TASK PROMPT: The records below are to be transcribed word for word.

GIVEN RECORDS:
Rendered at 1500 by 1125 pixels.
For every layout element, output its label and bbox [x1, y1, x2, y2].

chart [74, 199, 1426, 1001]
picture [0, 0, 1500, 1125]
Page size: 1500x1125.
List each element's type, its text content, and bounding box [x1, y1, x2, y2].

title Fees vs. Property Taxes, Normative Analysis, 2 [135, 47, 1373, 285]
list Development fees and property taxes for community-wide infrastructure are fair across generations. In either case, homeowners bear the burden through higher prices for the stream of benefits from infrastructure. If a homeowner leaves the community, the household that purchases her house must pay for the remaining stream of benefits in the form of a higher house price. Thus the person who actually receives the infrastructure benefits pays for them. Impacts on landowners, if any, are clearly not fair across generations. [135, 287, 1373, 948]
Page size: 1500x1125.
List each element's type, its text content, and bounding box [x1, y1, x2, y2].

RESULT:
Rendered at 1500 by 1125 pixels.
For every layout element, output its label and bbox [x1, y1, x2, y2].

chart [74, 199, 1426, 1001]
picture [0, 0, 1500, 1125]
Page size: 1500x1125.
List each element's type, its text content, and bounding box [x1, y1, x2, y2].

title Fees vs. Property Taxes, Normative Analysis, 2 [135, 47, 1373, 285]
list Development fees and property taxes for community-wide infrastructure are fair across generations. In either case, homeowners bear the burden through higher prices for the stream of benefits from infrastructure. If a homeowner leaves the community, the household that purchases her house must pay for the remaining stream of benefits in the form of a higher house price. Thus the person who actually receives the infrastructure benefits pays for them. Impacts on landowners, if any, are clearly not fair across generations. [135, 287, 1373, 948]
Page size: 1500x1125.
List each element's type, its text content, and bounding box [x1, y1, x2, y2].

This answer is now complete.